David Walsh, the multi-millionaire gambler-turned-MONA owner has grown tired of his building being dubbed Australia’s Museum Bilbao and lets rip in his book A Bone of Fact.
Says Walsh of Gehry’s Spanish sensation: “I hate that particular piece of architectural masturbation so much ... If Gehry met his brief in any way it must’ve been “Build something so over the top that it appeals to the lowest common denominator that divides all of us” ... Am I ranting? Oh dear.”
Ranting? Yes. Wrong? Well he has the architectural runs on the board. Perhaps we could take a lesson from Walsh and turn our attention to our own stars in the making.
“Adelaide once grew Australia’s best; Hassell, Woods Bagot,” says Tim Horton, regulator of architecture in NSW and former Commissioner for Integrated Design in SA.
“But if Adelaide is the great incubator, where’s the next crop of global success stories? Gehry was a young maverick; rejected and dismissed. Let’s find Adelaide’s mavericks and support them. Most of the greats got a big chance in their 20s. For god’s sake be bold and ask Studio-Gram or Davis & Davis.”

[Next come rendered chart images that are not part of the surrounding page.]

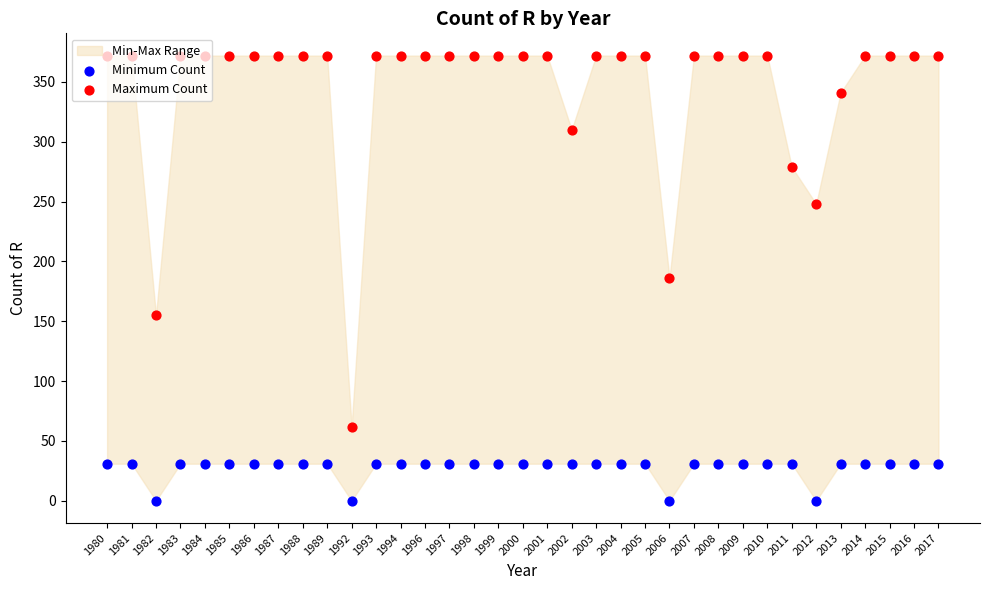

What is the total value across all series at 2008?

403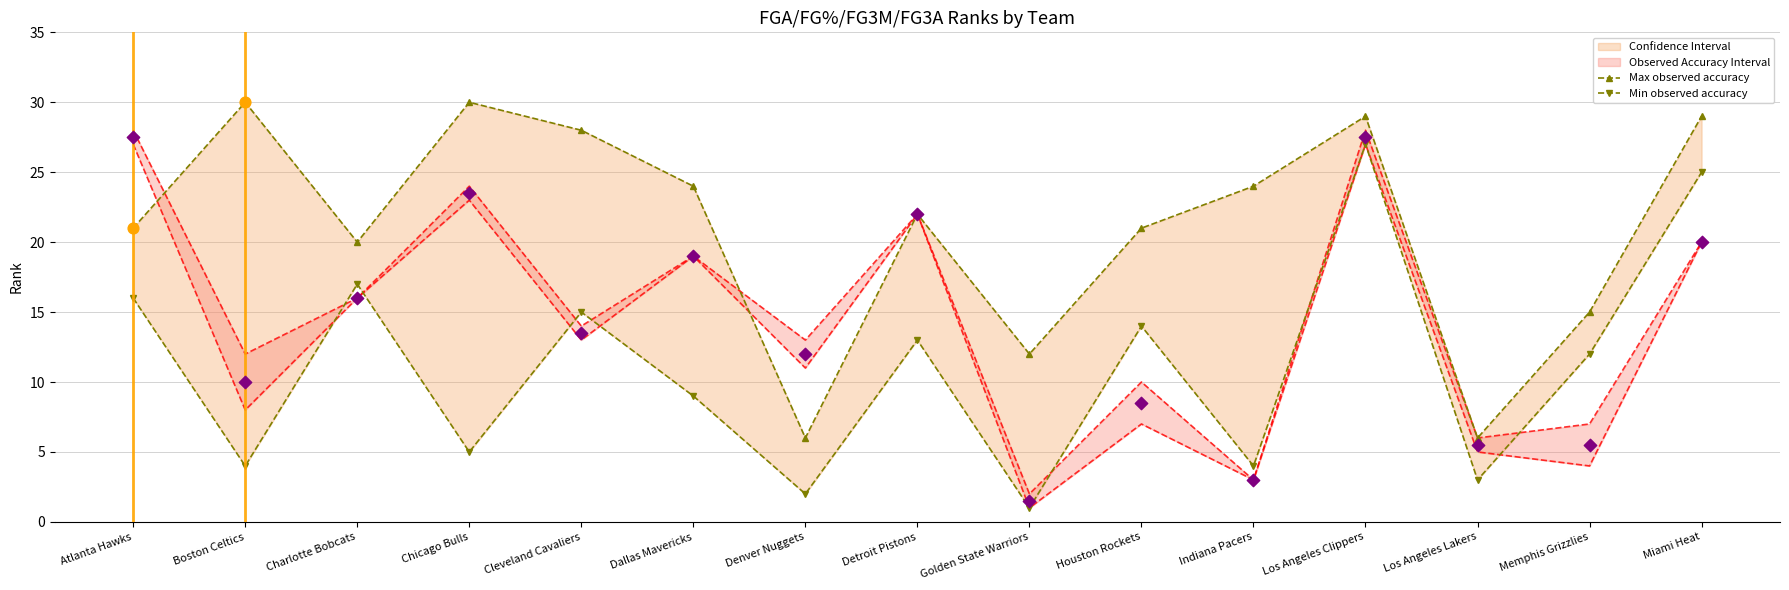

Which series reaches the maximum Y coordinate?

Max observed accuracy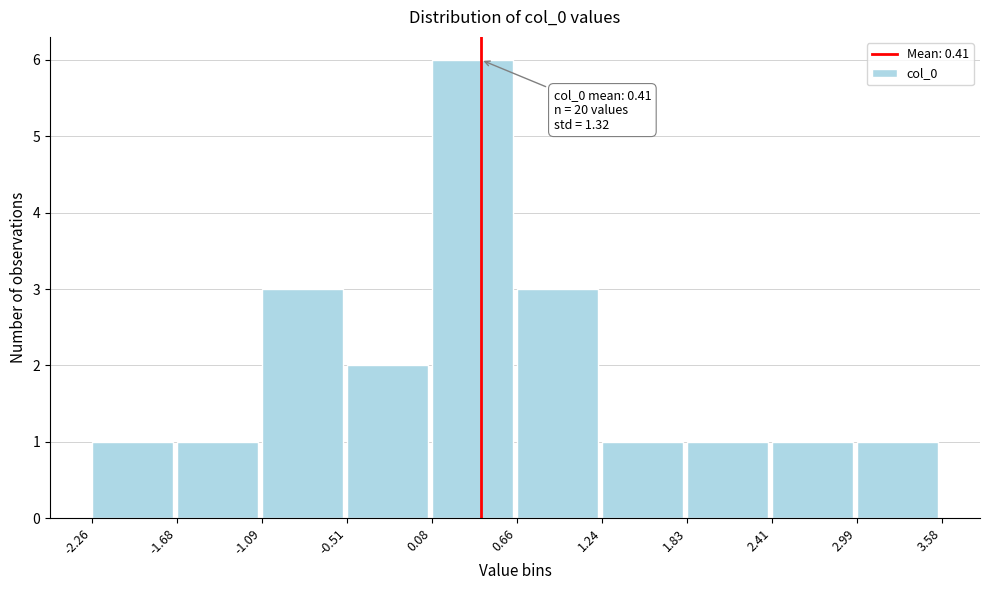

Over which range of the x-axis is the bar tallest?

0.08 to 0.66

Park agrees: “I think a major new arts building would present an opportunity for Adelaide to foster homegrown talents. Architecture is shifting from stars to more ‘inclusive’ types of firms; the superstar is not the only option anymore.”
John Morphett — the man who designed the Festival Centre — took a prominent role in the design of the Pan-Am Building (now the MetLife Building) in New York while in his early 20s, and before he turned 30 was a key architect in the design of Baghdad University — still standing on the banks of the Tigris despite Shock and Awe.
So, is it time to reclaim Adelaide’s title as the home of great architecture? As Horton notes, our own young architects could be given the contract in conjunction with an experienced big-project team.
And instead of knocking down cultural icon the Festival Centre, perhaps we could look to Adelaide’s art-driven East End and the former RAH site, which sits ready for a new contemporary art gallery on our cultural boulevard, interwoven with parkland gardens. We have the art that we need sitting in storage. We could combine the best of Bilbao and MONA in one Adelaide-designed masterpiece if we give a local team a chance.